学生に休業手当が支払われない背景には、企業が学生にとってのバイト収入を軽く見ていることがある。「遊ぶ金なら出さない」。木村屋本店の役員が学生にこう言ったのもその表れだ。
学生は厳しい経済状況にある。全国大学生協連の調査では、家族からの仕送りが「ゼロ円~5万円未満」の人の割合は、2019年時点でほぼ4人に1人に相当する23・4%。1995年の7・3%から大幅に上昇している。親も氷河期世代などバブル崩壊後に社会に出た世代で支援の余裕がない。その分、学生はバイトで学費や生活費も稼ぐよう迫られている。日本学生支援機構の調べ(岩田弘三武蔵野大教授推計)では、授業期間もバイトしている学生の割合は、94年は35%だったが、2018年には73%だ。

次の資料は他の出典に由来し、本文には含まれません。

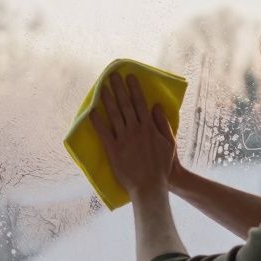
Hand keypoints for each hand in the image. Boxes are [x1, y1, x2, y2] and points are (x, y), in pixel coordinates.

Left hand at [90, 73, 176, 199]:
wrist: (150, 185)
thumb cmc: (163, 166)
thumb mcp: (169, 143)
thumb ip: (162, 123)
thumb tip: (156, 105)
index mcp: (148, 127)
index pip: (140, 103)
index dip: (134, 88)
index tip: (129, 77)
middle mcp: (135, 129)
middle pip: (125, 105)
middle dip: (119, 88)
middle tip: (112, 76)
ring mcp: (123, 139)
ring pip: (114, 115)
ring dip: (108, 100)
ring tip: (102, 88)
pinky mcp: (113, 150)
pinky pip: (104, 133)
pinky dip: (97, 122)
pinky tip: (92, 112)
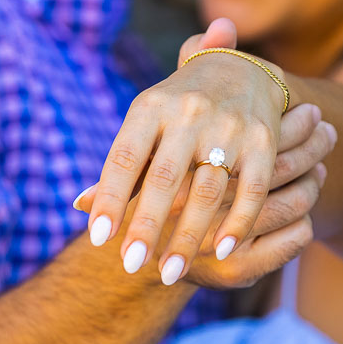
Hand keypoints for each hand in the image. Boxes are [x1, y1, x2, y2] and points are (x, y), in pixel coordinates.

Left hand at [75, 100, 330, 288]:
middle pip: (165, 178)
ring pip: (207, 190)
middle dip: (146, 225)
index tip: (98, 238)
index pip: (125, 156)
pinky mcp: (263, 141)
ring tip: (168, 275)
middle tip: (130, 266)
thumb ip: (123, 165)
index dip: (109, 196)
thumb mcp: (147, 121)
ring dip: (188, 237)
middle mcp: (189, 112)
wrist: (243, 69)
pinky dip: (238, 223)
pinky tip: (220, 252)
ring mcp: (229, 126)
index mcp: (151, 106)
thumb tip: (79, 204)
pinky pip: (251, 189)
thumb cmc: (180, 107)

法律では学生にも最低6割の休業手当を出す必要がある。4月から特例で雇用調整助成金が学生バイトにも活用できることを知らない企業も多いとみられる。
◆追いつかぬ制度
国の制度も学生の厳しい状況に追いついていない。9月末までは一般会計からの予算で雇用調整助成金が出るが、本来の制度では学生はどれだけ長く働いていても雇用保険に加入できず、助成金が出ない。学生は「生活に決定的な影響を与えるほどバイト収入に頼っていない」(厚生労働省担当者)のが前提になっている。状況は変わっており、同省担当者も「前提が当てはまらない学生が増えているのは事実」と認める。
学生の労働事情に詳しいブラックバイトユニオンの渡辺寛人氏は「同じ働き方でも、一般のパートの人たちが雇用保険の安全網があるのに、学生がカバーされないのは不公平」として「学生も対象とすべきだ」と指摘。一方で学生にバイト漬けの生活を強いる状況はおかしく、「貸し付け型ではなく給付型の奨学金を充実させ、学生が本来の勉強に専念しやすい状況をつくるのも社会の責任だ」と話す。